Tak ada kata putus asa dalam hidupmu demi kebahagiaan anak-anakmu. Menghadapi keenggananku untuk menggunakan kacamata, kau putuskan untuk membawaku ke pengobatan alternatif. Dengan setia kau membujukku dan menemaniku pergi ke pengobatan-pengobatan alternatif yang dipercaya banyak orang bisa menyembuhkan minus mataku, dan pastinya tak hanya materi yang terkuras, namun juga kau rasakan capek yang teramat sangat, namun tak pernah kau tunjukkan itu.
Suatu hari aku bilang capek dan lelah mendatangi pengobatan-pengobatan alternatif namun tak ada hasilnya itu. Namun, kau terus membesarkan hatiku, segala sesuatu itu harus ikhtiar, harus berusaha, begitu yang kau katakan.

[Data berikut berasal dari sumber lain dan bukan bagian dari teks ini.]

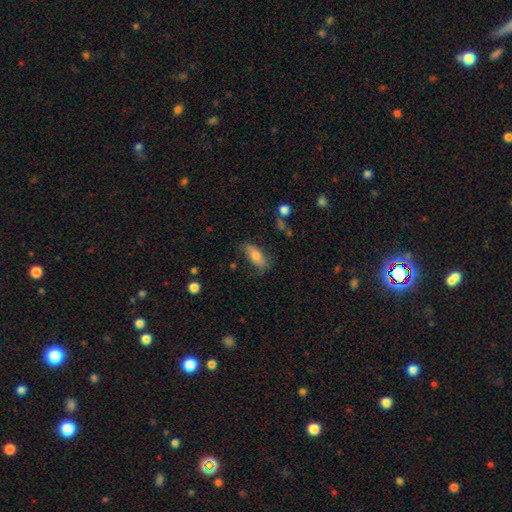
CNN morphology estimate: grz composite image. It shows a smooth galaxy with no disk features (71%) that is in between round and cigar-shaped (80%). Merging: none (65%).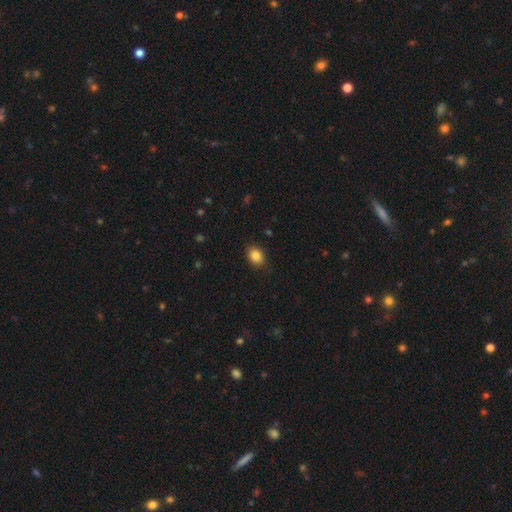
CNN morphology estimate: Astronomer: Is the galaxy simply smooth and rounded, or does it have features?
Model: smooth — 86%.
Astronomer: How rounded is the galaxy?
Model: in between — 60% (runner-up: round, 39%).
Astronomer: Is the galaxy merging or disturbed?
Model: none — 85%.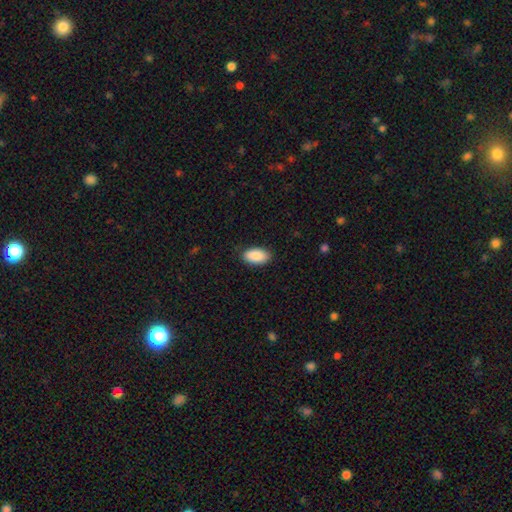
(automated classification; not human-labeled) This is clearly a smooth galaxy (90%). How rounded: clearly in between (95%). Merging: clearly none (87%).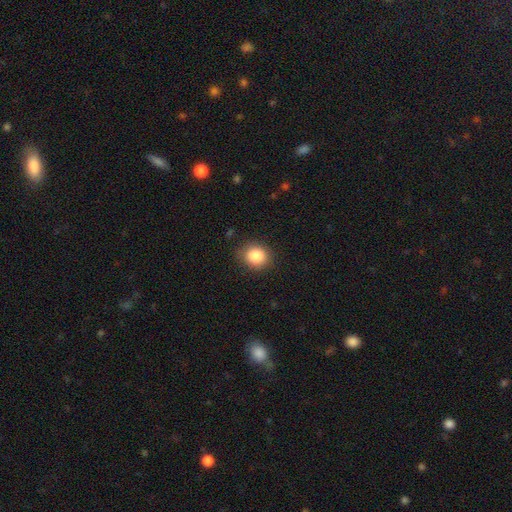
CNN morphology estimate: A smooth galaxy with no disk features (86%) that is round (69%). Merging: none (83%).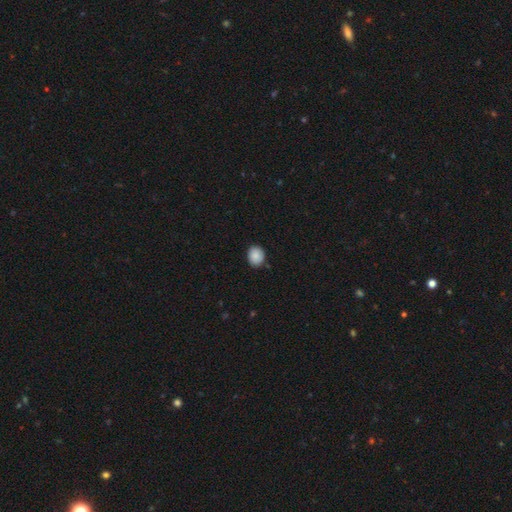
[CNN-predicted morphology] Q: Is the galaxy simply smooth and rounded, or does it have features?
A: smooth — 88%.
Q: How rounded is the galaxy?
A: round — 54%.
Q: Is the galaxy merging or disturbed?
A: none — 84%.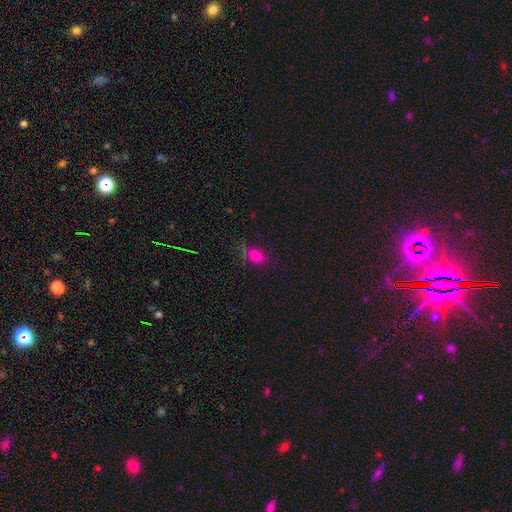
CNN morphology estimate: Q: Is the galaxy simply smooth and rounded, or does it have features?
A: smooth — 79%.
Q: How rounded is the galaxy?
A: in between — 73%.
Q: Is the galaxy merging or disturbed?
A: none — 72%.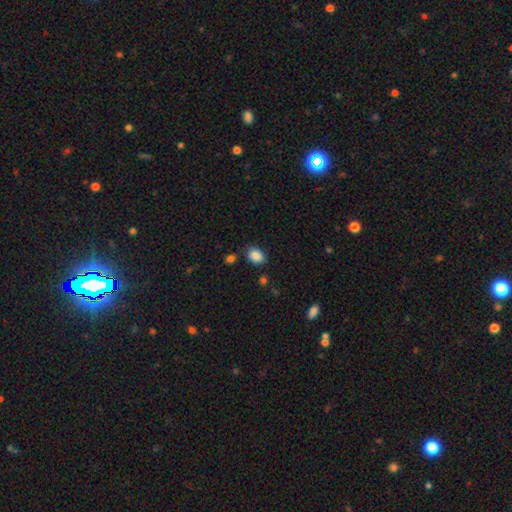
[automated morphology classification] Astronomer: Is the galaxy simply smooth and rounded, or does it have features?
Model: smooth — 88%.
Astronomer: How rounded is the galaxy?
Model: in between — 72%.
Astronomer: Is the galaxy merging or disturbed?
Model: none — 78%.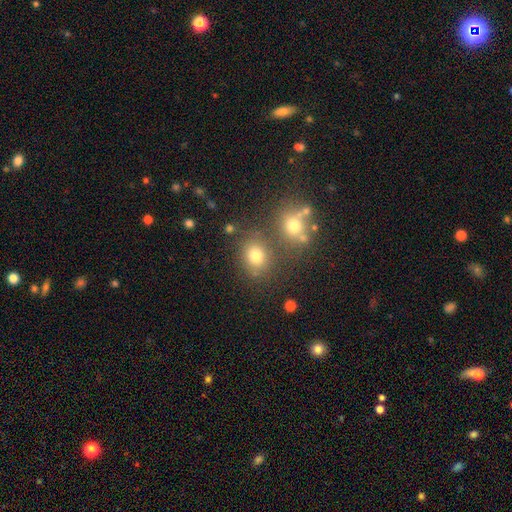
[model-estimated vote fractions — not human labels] Smooth or featured? smooth (74%)
How rounded? round (69%)
Merging? none (67%)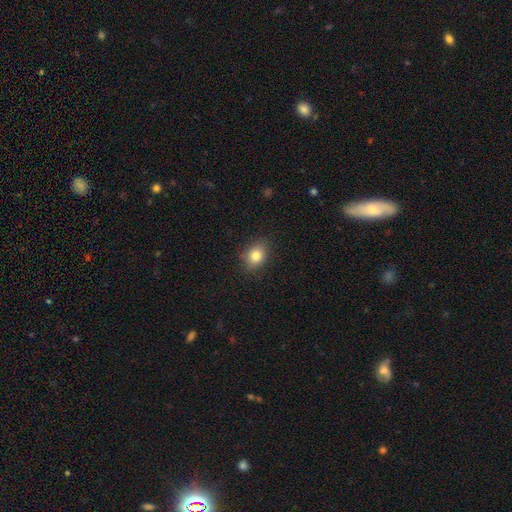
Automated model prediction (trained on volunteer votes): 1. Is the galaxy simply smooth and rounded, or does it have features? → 82% smooth, 10% star or artifact, 7% featured or disk.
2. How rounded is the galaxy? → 55% in between, 44% round, 1% cigar-shaped.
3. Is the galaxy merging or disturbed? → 84% none, 12% minor disturbance, 3% major disturbance, 1% merger.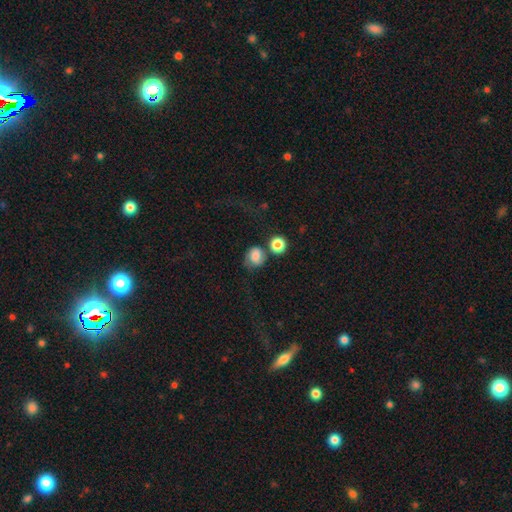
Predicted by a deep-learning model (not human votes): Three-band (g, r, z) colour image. It shows a smooth galaxy with no disk features (70%) that is round (73%). Merging: none (45%).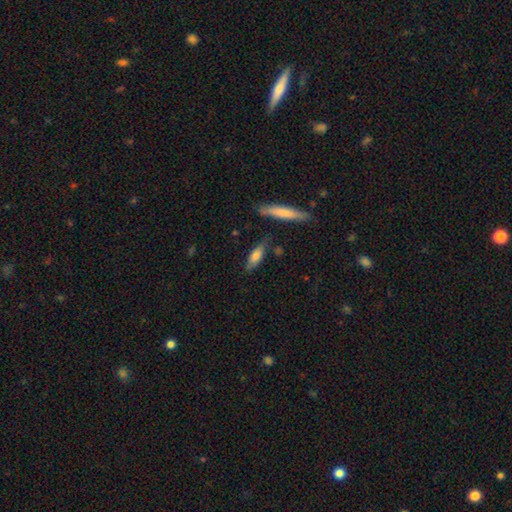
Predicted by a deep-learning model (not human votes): The model was most divided on "how rounded": cigar-shaped: 51%, in between: 47%, round: 2%. More confident: merging — none (74%); smooth or featured — smooth (72%).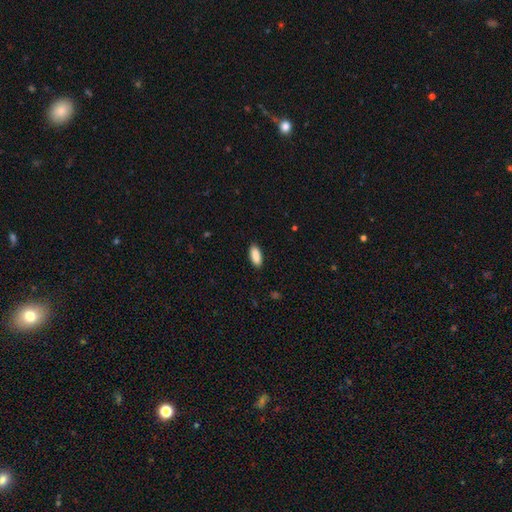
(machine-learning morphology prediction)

Dengan semangat kau terus mencari informasi tentang pengobatan-pengobatan alternatif itu, banyak kota yang telah kita datangi bersama, Solo, Demak, Jepara, Kudus, Semarang, dan kota-kota kecil lainnya Dan jika dihitung ada belasan pengobatan alternatif yang telah kita datangi, kita naik turun bus, dan berjalan berkilo-kilo untuk mencapai tempat pengobatan alternatif itu. Dari yang berupa pijat syaraf, pengobatan dengan salep yang didatangkan dari Papua dan Arab, hingga pengobatan-pengobatan alternatif dengan perantara batu bertuah. Namun, hasilnya tetap nihil. Tapi, kau tak pernah menyerah demi kesembuhanku.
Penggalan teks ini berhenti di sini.